Schon der Titel verrät, dass es hier um mehr geht als um eine Liebesgeschichte. Im Zentrum stehen Flucht, Neubeginn und künstlerische Selbstbehauptung. 1938 begegnet die junge Cissy Kraner dem Komponisten Hugo Wiener und mit ihm entkommt sie den Nationalsozialisten durch ihre Flucht nach Südamerika. In Caracas finden die beiden nicht nur eine neue Heimat, sondern auch eine gemeinsame Bühne. Diese biografische Zäsur bildet den dramaturgischen Kern des Abends, den Rita Luksch mit kluger Leichtigkeit und spürbarer Empathie gestaltet.
Rita Luksch verkörpert Cissy Kraner mit Witz, Widerstandskraft und präziser Sprachkunst, ohne in bloße Nachahmung zu verfallen. Ihre Interpretation der legendären Chansons, von „Der Nowak lässt mich nicht verkommen“ bis „Ich wünsch mir zum Geburtstag einen Vorderzahn“, überzeugt durch stimmliche Präsenz und eine fein modulierte Artikulation, die das sprachliche Feuerwerk Hugo Wieners in neuem Glanz aufscheinen lässt.
Georg O. Luksch, Musiker und Grammy-Preisträger, ist dabei weit mehr als ein Begleiter am Klavier. Mit feinem Gespür für Rhythmus und Atmosphäre gestaltet er einen facettenreichen Klangraum, der die Zeitreisen zwischen Wien, Caracas und dem Kabarett Simpl organisch miteinander verbindet. Die live erzeugten Visuals erweitern den Bühnenraum zu einem poetischen Erinnerungsort. Sie zitieren historische Dokumente, spiegeln Zeitgeist und fügen subtile visuelle Kommentare hinzu.
Das Besondere an diesem Abend ist die stilistische Souveränität, mit der sich die Inszenierung zwischen Musiktheater, Kabarett und Zeitgeschichte bewegt. Humor und Tragik treten in einen lebendigen Dialog. Wo das Lachen aufblitzt, ist die Ahnung des Verlusts stets spürbar. Zugleich ist „CISSY & HUGO a Caracas“ eine Liebeserklärung an die Kunst, an das Überleben durch Witz und an das unzertrennliche Paar, das Cissy und Hugo waren.

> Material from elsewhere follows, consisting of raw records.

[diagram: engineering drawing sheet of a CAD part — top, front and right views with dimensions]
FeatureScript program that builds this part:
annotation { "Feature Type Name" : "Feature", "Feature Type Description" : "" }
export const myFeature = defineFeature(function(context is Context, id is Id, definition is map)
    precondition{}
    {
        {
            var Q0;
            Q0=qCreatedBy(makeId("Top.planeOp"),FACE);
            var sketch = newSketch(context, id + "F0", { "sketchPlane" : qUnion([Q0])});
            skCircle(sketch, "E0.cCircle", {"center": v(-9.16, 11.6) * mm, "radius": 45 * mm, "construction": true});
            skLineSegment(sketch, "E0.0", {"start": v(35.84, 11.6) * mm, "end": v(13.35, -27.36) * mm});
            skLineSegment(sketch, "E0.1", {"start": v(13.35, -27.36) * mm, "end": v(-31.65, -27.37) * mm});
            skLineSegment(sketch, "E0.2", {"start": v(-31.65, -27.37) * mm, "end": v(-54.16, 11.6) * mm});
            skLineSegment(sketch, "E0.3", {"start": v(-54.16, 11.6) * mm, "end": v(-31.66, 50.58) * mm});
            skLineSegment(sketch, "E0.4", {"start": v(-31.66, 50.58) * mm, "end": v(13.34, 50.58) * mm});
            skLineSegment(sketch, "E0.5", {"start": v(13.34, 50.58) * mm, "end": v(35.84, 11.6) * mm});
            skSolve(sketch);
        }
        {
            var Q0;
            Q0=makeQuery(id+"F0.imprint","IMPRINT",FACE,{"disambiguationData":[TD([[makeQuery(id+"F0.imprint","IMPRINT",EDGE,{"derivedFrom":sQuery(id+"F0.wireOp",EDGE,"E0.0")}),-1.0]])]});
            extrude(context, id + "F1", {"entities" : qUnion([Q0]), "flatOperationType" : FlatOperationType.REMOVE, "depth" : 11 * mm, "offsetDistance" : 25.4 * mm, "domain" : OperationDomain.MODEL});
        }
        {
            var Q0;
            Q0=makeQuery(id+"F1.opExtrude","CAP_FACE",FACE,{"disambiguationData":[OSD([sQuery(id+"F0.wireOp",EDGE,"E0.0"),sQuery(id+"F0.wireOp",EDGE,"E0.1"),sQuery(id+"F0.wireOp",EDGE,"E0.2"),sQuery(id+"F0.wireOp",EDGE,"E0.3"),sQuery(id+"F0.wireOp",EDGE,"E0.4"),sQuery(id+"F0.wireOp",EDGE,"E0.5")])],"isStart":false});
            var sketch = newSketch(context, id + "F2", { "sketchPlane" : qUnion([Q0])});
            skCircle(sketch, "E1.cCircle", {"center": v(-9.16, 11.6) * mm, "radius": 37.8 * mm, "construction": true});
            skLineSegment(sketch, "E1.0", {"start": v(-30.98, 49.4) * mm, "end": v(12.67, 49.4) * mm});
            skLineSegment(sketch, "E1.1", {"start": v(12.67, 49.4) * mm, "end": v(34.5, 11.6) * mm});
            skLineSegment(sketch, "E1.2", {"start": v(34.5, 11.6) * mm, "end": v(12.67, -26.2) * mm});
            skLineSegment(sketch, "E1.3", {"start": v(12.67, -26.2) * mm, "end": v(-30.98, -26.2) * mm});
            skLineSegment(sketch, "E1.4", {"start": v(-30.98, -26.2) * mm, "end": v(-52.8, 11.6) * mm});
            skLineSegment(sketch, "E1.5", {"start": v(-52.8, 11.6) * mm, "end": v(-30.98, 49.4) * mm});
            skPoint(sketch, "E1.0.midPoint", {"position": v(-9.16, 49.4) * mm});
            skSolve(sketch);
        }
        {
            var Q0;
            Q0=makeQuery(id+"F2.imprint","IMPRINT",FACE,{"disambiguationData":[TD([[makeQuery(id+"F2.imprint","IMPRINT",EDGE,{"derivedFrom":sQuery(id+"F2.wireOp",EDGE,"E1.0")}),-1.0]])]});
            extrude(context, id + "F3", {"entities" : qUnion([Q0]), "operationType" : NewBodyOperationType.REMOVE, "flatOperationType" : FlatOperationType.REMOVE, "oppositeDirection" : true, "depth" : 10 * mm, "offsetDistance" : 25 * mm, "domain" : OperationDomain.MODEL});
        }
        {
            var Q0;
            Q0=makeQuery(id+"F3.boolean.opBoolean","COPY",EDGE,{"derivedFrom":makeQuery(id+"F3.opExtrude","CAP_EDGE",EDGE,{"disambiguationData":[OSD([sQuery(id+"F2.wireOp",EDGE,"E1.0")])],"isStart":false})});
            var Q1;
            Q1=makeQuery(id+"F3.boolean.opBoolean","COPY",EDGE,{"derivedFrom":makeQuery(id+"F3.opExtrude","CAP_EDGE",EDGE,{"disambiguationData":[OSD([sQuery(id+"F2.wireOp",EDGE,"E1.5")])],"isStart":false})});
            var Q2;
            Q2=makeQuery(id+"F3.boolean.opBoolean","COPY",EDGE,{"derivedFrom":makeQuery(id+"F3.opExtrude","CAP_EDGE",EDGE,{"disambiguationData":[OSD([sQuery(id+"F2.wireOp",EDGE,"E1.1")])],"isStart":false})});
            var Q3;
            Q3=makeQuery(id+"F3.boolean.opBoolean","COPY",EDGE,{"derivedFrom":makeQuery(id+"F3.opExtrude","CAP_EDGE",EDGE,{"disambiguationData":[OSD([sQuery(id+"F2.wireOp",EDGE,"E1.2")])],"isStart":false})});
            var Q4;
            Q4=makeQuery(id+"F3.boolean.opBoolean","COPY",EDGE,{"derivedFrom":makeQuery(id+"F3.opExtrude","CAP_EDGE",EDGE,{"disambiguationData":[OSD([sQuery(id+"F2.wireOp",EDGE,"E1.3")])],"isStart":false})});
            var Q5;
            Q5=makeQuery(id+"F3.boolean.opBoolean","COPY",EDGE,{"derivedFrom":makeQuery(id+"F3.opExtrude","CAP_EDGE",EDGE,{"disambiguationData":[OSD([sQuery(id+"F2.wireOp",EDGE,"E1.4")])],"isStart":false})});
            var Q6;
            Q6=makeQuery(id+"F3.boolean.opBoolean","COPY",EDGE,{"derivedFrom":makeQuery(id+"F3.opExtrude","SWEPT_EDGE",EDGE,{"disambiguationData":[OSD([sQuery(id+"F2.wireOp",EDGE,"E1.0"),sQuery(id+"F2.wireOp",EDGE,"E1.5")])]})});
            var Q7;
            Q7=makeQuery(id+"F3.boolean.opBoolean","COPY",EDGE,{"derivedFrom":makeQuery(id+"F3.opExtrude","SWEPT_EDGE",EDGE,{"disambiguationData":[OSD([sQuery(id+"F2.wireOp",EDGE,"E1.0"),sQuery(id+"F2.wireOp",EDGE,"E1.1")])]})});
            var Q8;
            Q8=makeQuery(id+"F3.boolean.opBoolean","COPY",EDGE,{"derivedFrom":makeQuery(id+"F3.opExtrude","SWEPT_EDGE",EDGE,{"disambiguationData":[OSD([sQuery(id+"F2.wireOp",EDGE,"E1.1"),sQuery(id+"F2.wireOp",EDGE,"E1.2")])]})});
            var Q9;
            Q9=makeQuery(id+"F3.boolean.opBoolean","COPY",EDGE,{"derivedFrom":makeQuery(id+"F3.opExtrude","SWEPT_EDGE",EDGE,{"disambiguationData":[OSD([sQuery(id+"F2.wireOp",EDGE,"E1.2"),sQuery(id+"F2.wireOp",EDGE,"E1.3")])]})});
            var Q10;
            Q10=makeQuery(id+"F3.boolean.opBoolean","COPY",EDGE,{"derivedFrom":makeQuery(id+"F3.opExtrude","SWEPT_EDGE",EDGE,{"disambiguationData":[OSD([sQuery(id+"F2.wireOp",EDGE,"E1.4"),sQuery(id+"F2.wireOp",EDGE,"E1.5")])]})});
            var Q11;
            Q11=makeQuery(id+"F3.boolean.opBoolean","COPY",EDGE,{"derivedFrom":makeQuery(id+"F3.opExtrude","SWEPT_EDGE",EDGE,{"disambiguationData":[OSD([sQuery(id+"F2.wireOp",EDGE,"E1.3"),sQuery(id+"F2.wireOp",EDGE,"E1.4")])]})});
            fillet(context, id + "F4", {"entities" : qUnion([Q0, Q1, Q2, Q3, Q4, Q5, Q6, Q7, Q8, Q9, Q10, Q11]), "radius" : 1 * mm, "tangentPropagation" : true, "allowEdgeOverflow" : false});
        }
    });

Diese Hommage ist alles andere als nostalgisch. Rita und Georg O. Luksch gelingt es, den Geist des Wiener Nachkriegskabaretts in die Gegenwart zu holen, musikalisch, theatral und zutiefst menschlich.
Ein Abend von großer künstlerischer Hingabe, elegant inszeniert und klanglich raffiniert: „CISSY & HUGO a Caracas“ erinnert daran, dass Humor immer auch eine Form des Widerstands ist.
Noch bis 11. November 2025 in der Theater Arche zu sehen.